中国は次第に高齢化社会に入ってきています。そして、お年寄りの老後の生活を誰がいかにして支えていくかは、人々がともに関心を寄せる問題になっています。
中国中部ある武漢市では、政府が資金を拠出してお年寄りにお手伝いさんを雇います。
<1 お手伝いさんと夏さん>「おばさん、今日何を食べるの」「キュウリとニンジンを食べようか。キュウリはお肌にいいし、ニンジンは栄養たっぷりですから…」
武漢市で一人暮らしをしている夏蓮英さんは今年86歳。家には中年の女性がいて、台所で料理をしながら、居間にいる夏さんとおしゃべりをしています。この場面を見たら、お嫁さんと姑さん、あるいは親子の日常生活だと思うでしょう。実はこの二人は家族ではありません。夏さんに料理を作るのは地元政府が派遣したお手伝いさんの陳慧さんです。
夏さんの家は部屋が一つしかなく、広さ20平米ぐらいです。部屋にはベッド、ソファ、たんす、テーブルがあります。家具は少ないですが、きれいに片付いています。
夏さんの話です。
<2 夏蓮英>
「お手伝いさんが片付けてくれたのですよ。もう年ですから、昔のように家事をすることはできません。でも、隣にいつも誰かがいて、よくおしゃべりをしてくれるっていうのはいいですね。」
13億の人口をもつ中国は世界で高齢化がもっともはやく進んでいる国でもあります。中国で60歳以上の人口は1億4400万人いて、アジアのお年より人口の半分を占めています。生活条件、医療技術の向上などに伴って、2020年までに、この数字は今よりさらに1億増える見込みです。これを受けて、中国政府は社会保障への資金投入を増やしています。そして、お年寄りにより快適に生活してもらうため、各地方政府も具体的な措置を講じています。武漢市の『お手伝いさん』派遣はその一つです。
この「政府がお金を出してお手伝いさんを雇う」というサービスは去年6月に始まりました。政府は毎年600万元を拠出して、女性のお手伝いさんを雇います。雇われるのは、主に国営企業などを、いわゆる『一時帰休』した人たちです。こうして、一人暮らしをしている高齢者2000人が毎日1時間のサービスを受けることができます。

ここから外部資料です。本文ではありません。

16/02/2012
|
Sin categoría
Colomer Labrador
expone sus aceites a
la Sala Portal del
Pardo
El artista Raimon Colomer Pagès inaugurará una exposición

夏さんはこのサービスを受けているお年寄りの一人です。夏さんの話を聞きましょう。
<3 夏蓮英>
「このお手伝いさんに来てもらえるって言うのは、本当にありがたいですねー。まるで神様がいいお嫁さんを与えてくれたようです。感動しました。政府のこの政策はなかなかいいですね。」
お手伝いさんの陳さんはほっかほっかの料理をテーブルに運んできました。熱いうちに食べて、と夏さんに勧めたあと、陳さんは部屋の掃除を始めました。陳さんは家事をやりながらこう話しました。
<4 陳慧>
「夏さんとは仲良くやっています。まるで本当のお母さんみたいに思うことがあるのですよ。一人暮らしのお年寄りは援助を必要とします。彼らをほっておくことができませんよ。ときには残業することもあるけど、大変だなんて思いません。」
政府の規定では、お手伝いさんは毎日、お年寄りに1時間のサービスを提供することになっています。料理を作ったり、洗濯したり、部屋の掃除をしたりします。しかし、時々残業しなければなりません。1時間だけではどうしても物足りないからです。お年よりのほとんどは体が弱いし、一人で出かけられません。ですから、お年寄りの代わりに、薬を買ったり、お年寄りに付き添って病院にいったり、体を洗うのを手伝ってあげたりします。
夏さんは「お手伝いさんの熱心な介護のおかげで、年寄りは、ずっと快適に過ごせるようになった。」といいます。夏さんは、お手伝いさんの陳さんが好きで、いつも玄関先で、陳さんが来るのを待っています。そして、いつもより、少し遅れると、不機嫌になるとか。その気持ちは、「娘の帰りを待つのと同じ気持ち」なのだそうです。
夏さんと同じサービスを受けているお年寄りがたくさんいます。困ったことがあったら、電話一本で、お手伝いさんがすぐ来てくれる・・・仮に自分の子供でも、できないことかもしれません。